Aviva Canada calls for new Ontario laws against auto insurance fraud
Published: December 7, 2018
CATEGORY: Car Insurance
Aviva Canada, the country’s second biggest P&C insurance provider, wants Ontario to introduce laws prohibiting certain types of auto insurance fraud.
Ontario’s auto insurance market is beset by fraud, which costs the industry around $2 billion each year. Much of that loss is put back on customers in the form of increased premiums. Aviva Canada has been a leader in combatting auto insurance fraud in Ontario, but wants the province to be clearer about laws.
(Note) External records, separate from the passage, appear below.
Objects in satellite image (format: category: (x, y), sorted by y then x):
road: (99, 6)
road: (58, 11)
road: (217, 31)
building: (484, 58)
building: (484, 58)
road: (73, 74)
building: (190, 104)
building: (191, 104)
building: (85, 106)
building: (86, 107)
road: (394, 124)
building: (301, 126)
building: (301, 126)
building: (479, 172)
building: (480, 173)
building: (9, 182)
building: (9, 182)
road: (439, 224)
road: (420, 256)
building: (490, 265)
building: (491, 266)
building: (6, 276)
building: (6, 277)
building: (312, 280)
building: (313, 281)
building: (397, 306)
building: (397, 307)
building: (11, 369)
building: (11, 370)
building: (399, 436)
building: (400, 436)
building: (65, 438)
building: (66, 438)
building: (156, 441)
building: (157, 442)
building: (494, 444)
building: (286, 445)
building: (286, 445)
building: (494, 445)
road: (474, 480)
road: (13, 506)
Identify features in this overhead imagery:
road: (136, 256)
“As an industry we need a new set of provincial offences that will allow for the efficient and effective prosecution of fraud,” said Chris Lang, senior manager of fraud operations for Aviva Canada, in an interview.
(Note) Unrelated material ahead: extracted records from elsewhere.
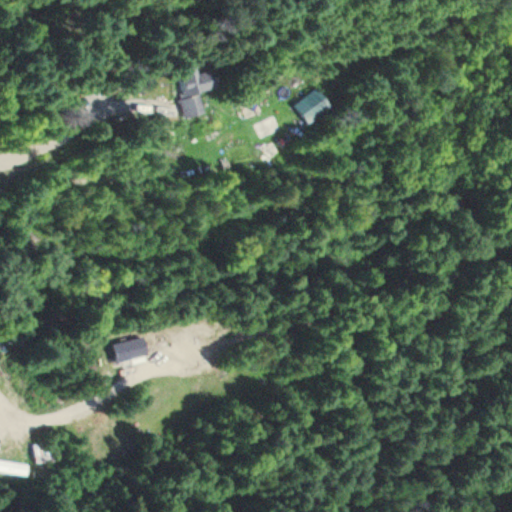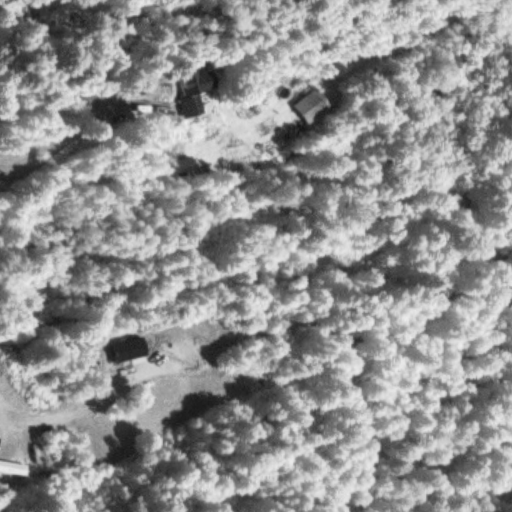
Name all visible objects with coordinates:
building: (183, 90)
building: (309, 107)
road: (72, 127)
building: (117, 351)
road: (53, 429)
building: (37, 454)
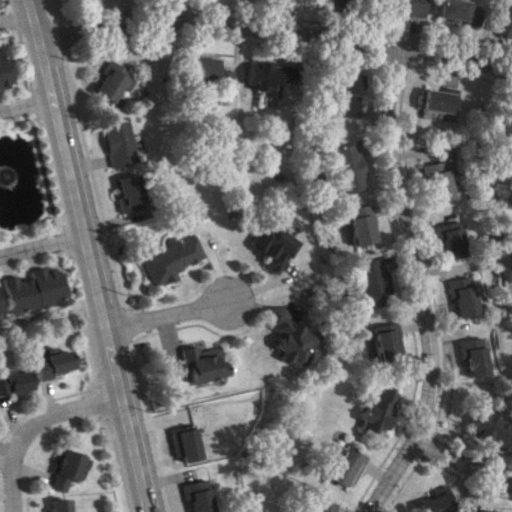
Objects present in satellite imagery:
building: (335, 1)
building: (408, 7)
building: (458, 11)
road: (16, 18)
building: (505, 22)
road: (275, 32)
road: (56, 38)
building: (3, 71)
building: (207, 71)
building: (267, 76)
building: (112, 81)
building: (345, 92)
building: (438, 100)
road: (34, 103)
building: (504, 134)
building: (117, 142)
road: (22, 167)
building: (347, 167)
building: (439, 179)
building: (128, 192)
building: (358, 223)
road: (64, 240)
building: (451, 240)
building: (271, 246)
road: (86, 255)
building: (170, 260)
building: (373, 282)
road: (418, 286)
building: (32, 290)
building: (463, 296)
road: (168, 314)
road: (125, 324)
building: (387, 341)
building: (293, 342)
building: (474, 356)
building: (51, 364)
building: (203, 364)
building: (13, 381)
road: (44, 401)
road: (102, 401)
building: (377, 411)
road: (148, 425)
road: (31, 426)
building: (492, 429)
road: (36, 440)
building: (184, 444)
road: (5, 455)
road: (462, 463)
road: (118, 464)
building: (343, 464)
building: (64, 469)
building: (197, 496)
building: (434, 503)
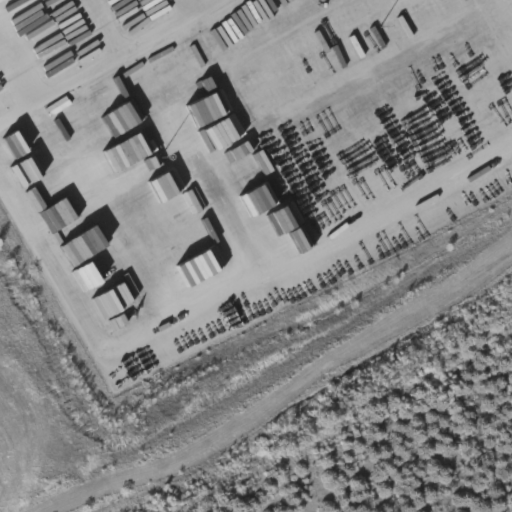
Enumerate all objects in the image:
road: (109, 58)
road: (289, 264)
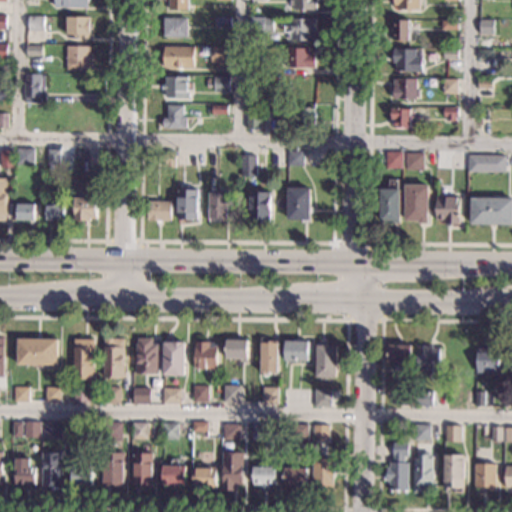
One example of a defined law is the province making it an offence to knowingly make a false insurance claim. Of course, fraud is already a federal crime, but Aviva wants Ontario to toughen up on insurance fraud and make current non-criminal provincial offences crimes.
Such provincial offences should have “a burden of proof that is perhaps slightly lower or less sophisticated than the criminal burden of proof, which is quite high,” Lang told Canadian Underwriter this week. “The idea is really to call out those willful and intentional acts to deceive insurance companies to obtain a financial advantage – and in so doing, to financially disadvantage the broader pool of consumers out there.”
An example of minor non-criminal insurance fraud would be a vehicle owner purposely giving false address information in an attempt to receive a lower premium. Lang says insurers must collaborate to create more robust anti-fraud solutions and create new avenues for cooperability with the government and police.
“Currently, only a handful of fraud charges related to insurance are laid by the public authorities – like the police – each year and perhaps only a subset of those actually result in a criminal sentence. The police and crown attorneys simply don’t have the resources to attack fraud on top of all the other types of crime on their plates.”